YOUR ASSIGNMENT ▸
From the records that follow, return exactly the lines beginning at the one that contains "pinky tip: (169, 205)" and ending at the one that contains "middle dip: (58, 129)", pictures left out.

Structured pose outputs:
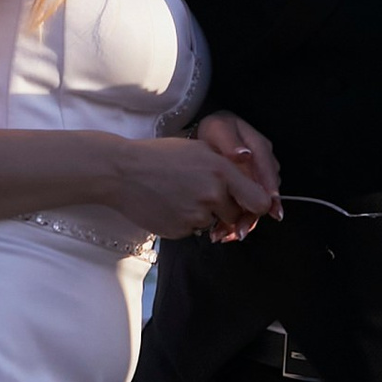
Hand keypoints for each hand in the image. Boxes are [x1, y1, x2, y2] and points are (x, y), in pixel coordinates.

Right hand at [102, 131, 281, 244]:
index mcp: (221, 171)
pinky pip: (193, 231)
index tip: (250, 205)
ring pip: (214, 223)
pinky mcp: (180, 231)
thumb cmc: (160, 156)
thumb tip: (251, 185)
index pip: (259, 202)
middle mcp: (213, 195)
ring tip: (181, 196)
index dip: (256, 205)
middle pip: (237, 215)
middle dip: (226, 209)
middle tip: (202, 193)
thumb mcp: (199, 149)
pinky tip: (169, 205)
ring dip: (205, 215)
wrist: (122, 172)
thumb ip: (228, 167)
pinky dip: (185, 222)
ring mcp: (196, 216)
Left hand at [192, 111, 281, 227]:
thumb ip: (231, 143)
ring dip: (243, 221)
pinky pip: (246, 207)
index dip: (269, 192)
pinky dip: (235, 220)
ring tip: (225, 235)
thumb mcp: (219, 130)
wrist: (211, 135)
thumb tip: (245, 154)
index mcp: (260, 148)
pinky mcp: (248, 189)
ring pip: (256, 204)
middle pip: (265, 194)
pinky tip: (223, 231)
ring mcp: (257, 179)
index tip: (267, 209)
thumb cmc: (216, 130)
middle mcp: (264, 166)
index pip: (268, 172)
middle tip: (239, 231)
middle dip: (253, 215)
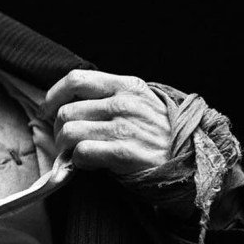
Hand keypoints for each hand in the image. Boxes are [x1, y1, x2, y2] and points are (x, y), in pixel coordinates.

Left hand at [40, 70, 172, 174]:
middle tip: (65, 141)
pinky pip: (82, 152)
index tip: (48, 109)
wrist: (194, 161)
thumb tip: (71, 102)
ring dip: (65, 147)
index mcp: (126, 86)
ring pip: (69, 131)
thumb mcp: (142, 102)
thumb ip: (112, 95)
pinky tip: (89, 163)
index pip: (76, 79)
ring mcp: (125, 127)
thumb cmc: (162, 133)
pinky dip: (79, 161)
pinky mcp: (125, 153)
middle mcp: (124, 103)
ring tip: (75, 153)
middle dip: (58, 129)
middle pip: (67, 110)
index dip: (54, 94)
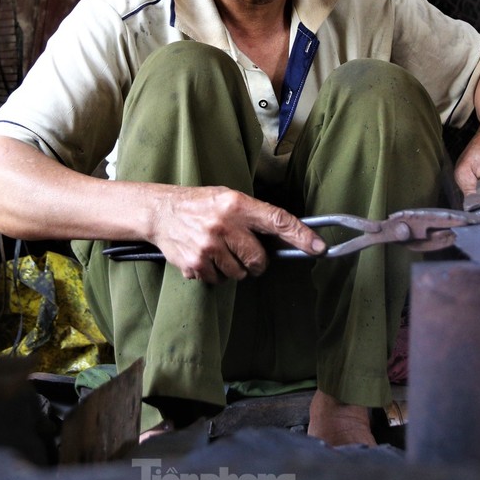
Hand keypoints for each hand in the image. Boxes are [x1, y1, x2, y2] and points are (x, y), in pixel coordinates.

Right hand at [146, 186, 325, 283]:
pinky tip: (204, 256)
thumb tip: (287, 238)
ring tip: (218, 250)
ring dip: (233, 268)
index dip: (301, 236)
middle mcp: (224, 225)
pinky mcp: (195, 265)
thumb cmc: (200, 205)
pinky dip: (214, 273)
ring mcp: (209, 247)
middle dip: (256, 261)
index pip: (277, 220)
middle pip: (259, 259)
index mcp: (236, 204)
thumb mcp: (228, 199)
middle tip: (242, 251)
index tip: (319, 248)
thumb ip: (253, 216)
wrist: (161, 212)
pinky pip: (218, 281)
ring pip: (239, 274)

RESULT OF THIS EXERCISE ▸
pinky tip: (169, 205)
ring dip: (205, 215)
wrist: (122, 172)
thumb ip: (228, 167)
pinky dip: (185, 222)
ring mcp: (196, 216)
Left hand at [192, 111, 281, 227]:
thumb ip: (231, 143)
ring dip: (243, 221)
pinky pip: (246, 207)
index dip: (269, 192)
pinky dip: (235, 220)
ring tip: (225, 235)
thumb mcp: (219, 130)
wrist: (211, 135)
thumb tip: (245, 154)
index mcp: (260, 148)
pinky mcp: (248, 189)
ring pip: (256, 204)
middle pip: (265, 194)
pinky tip: (223, 231)
ring mcp: (257, 179)
index tip: (267, 209)
thumb cmc: (216, 130)
middle mcp: (264, 166)
index pip: (268, 172)
middle tip: (239, 231)
middle dip: (253, 215)
Hand keypoints for each hand in the image. Boxes are [x1, y1, x2, y2] and points are (x, y), in pixel coordinates.

Left hand at [40, 70, 172, 174]:
middle tip: (65, 141)
pinky pip: (82, 152)
index tip: (48, 109)
wrist: (194, 161)
thumb tip: (71, 102)
ring dip: (65, 147)
index mcp: (126, 86)
ring pip: (69, 131)
thumb mcp: (142, 102)
thumb ip: (112, 95)
pinky tip: (89, 163)
index pip: (76, 79)
ring mcp: (125, 127)
thumb cmc: (162, 133)
pinky dip: (79, 161)
pinky mcp: (125, 153)
middle mcp: (124, 103)
ring tip: (75, 153)
middle dip: (58, 129)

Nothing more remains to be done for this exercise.